Data visualization images ->
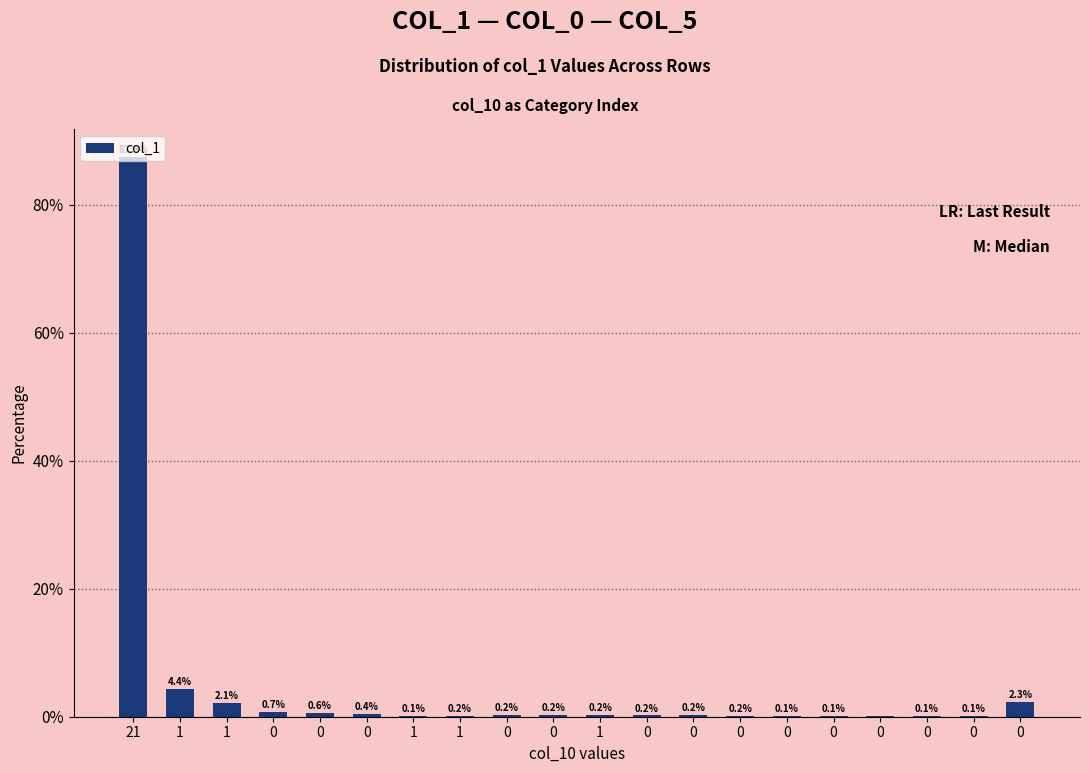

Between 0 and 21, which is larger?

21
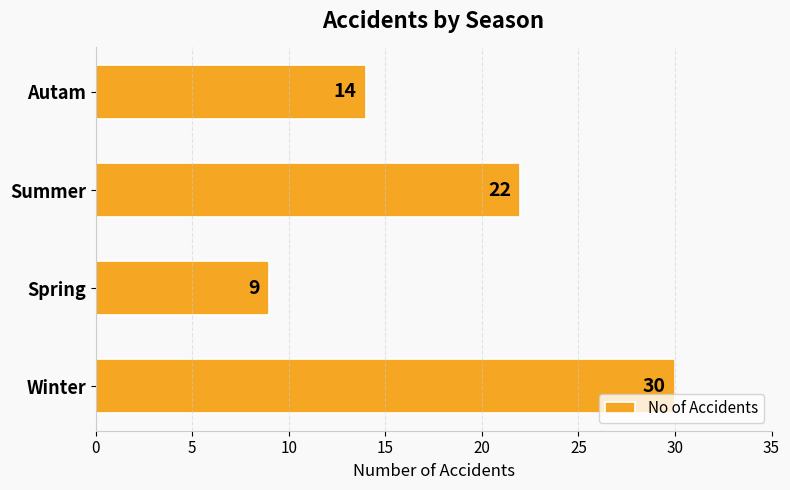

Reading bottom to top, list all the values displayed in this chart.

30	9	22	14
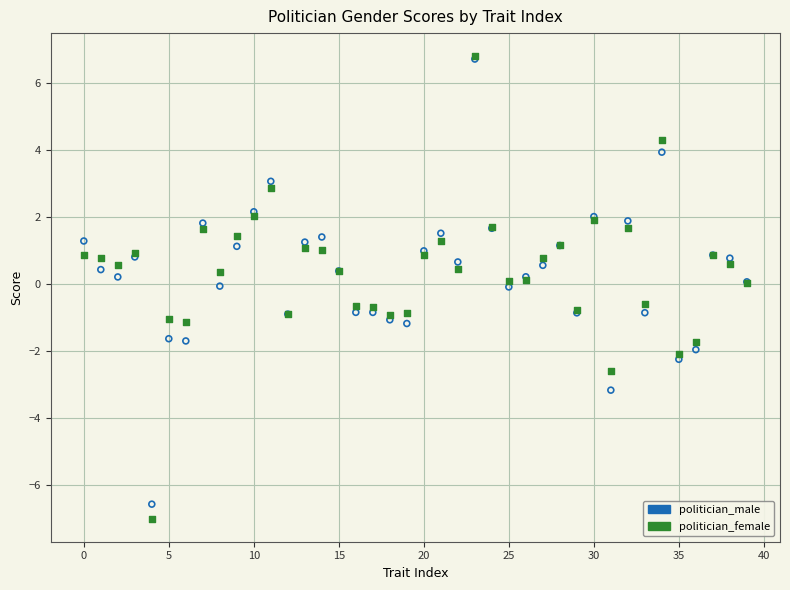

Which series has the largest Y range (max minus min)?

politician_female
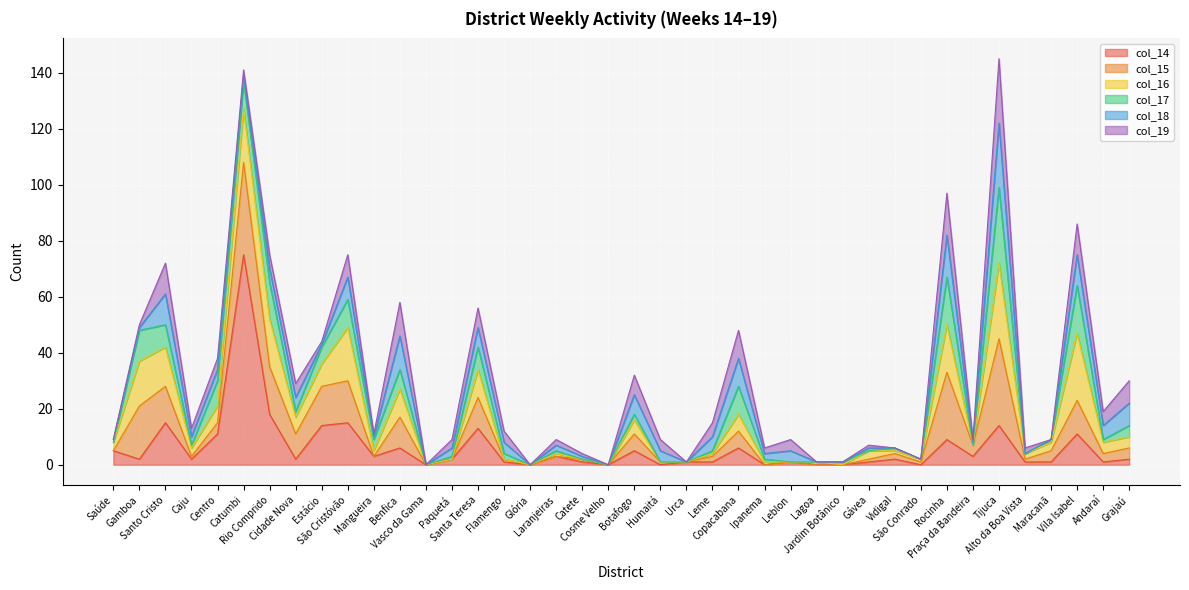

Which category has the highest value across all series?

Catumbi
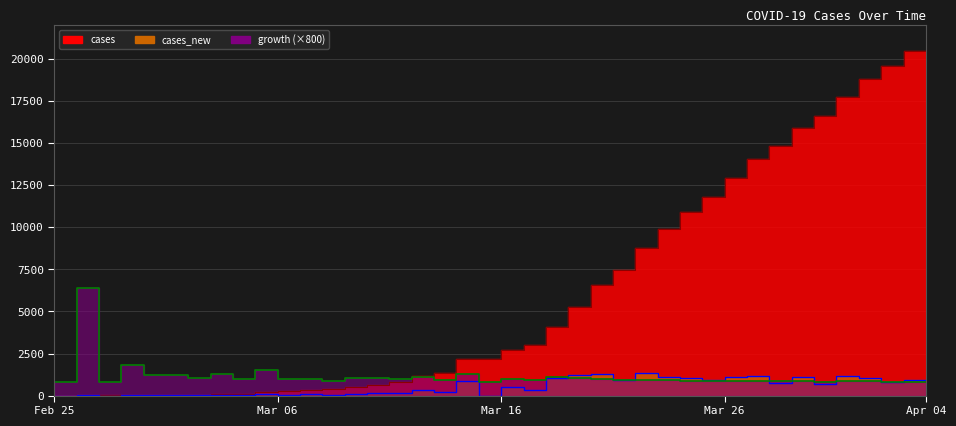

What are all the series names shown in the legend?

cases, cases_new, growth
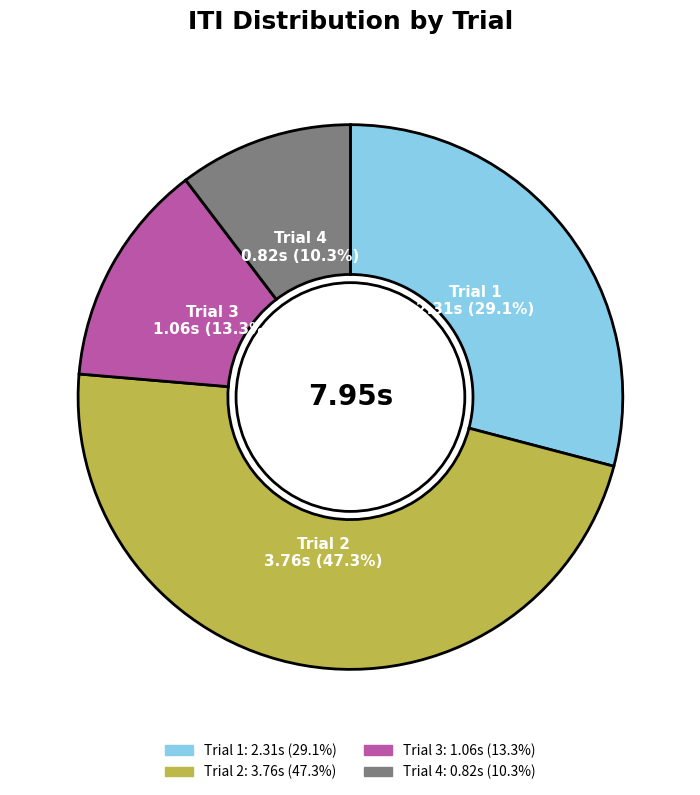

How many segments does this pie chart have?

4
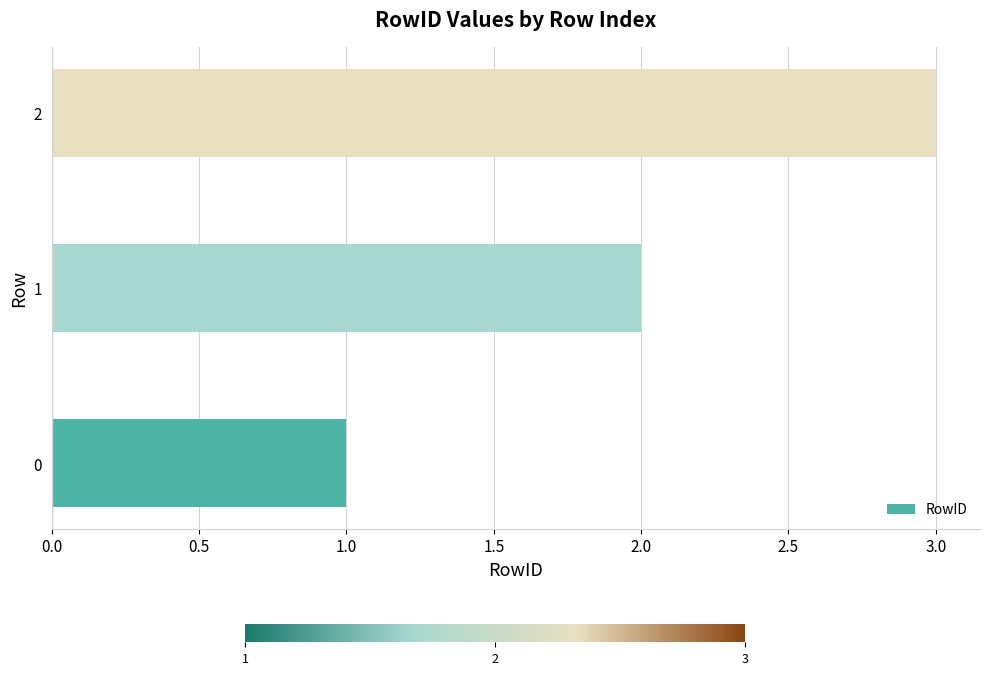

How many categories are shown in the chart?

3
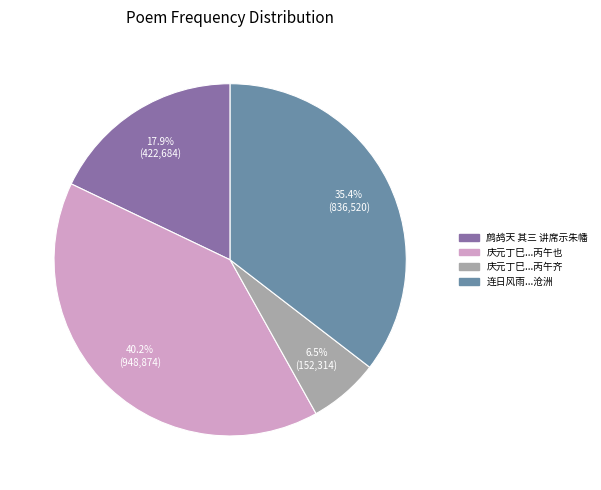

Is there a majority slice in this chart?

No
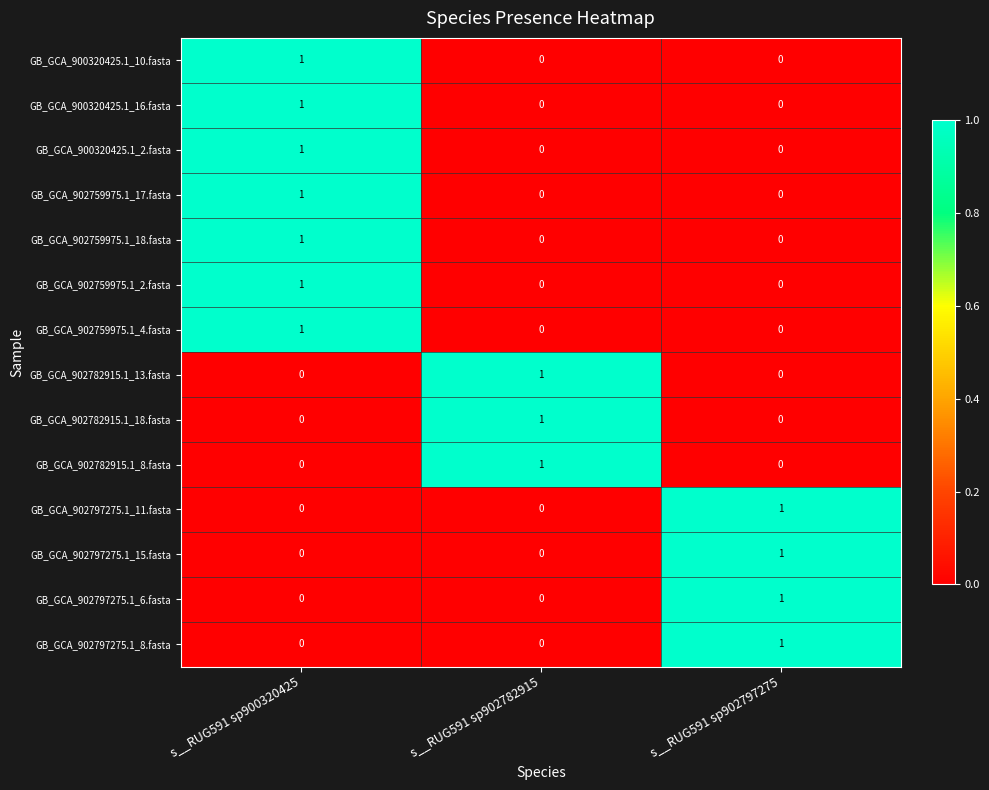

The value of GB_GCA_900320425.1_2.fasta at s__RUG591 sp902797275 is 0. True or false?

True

TASK -> Copy every text line in the rows above word for word. Leave out the pictures.

ANSWER BOX ->
Between 0 and 21, which is larger?

21

Reading bottom to top, list all the values displayed in this chart.

30	9	22	14

Which series has the largest Y range (max minus min)?

politician_female

Which category has the highest value across all series?

Catumbi

What are all the series names shown in the legend?

cases, cases_new, growth

How many segments does this pie chart have?

4

How many categories are shown in the chart?

3

Is there a majority slice in this chart?

No

The value of GB_GCA_900320425.1_2.fasta at s__RUG591 sp902797275 is 0. True or false?

True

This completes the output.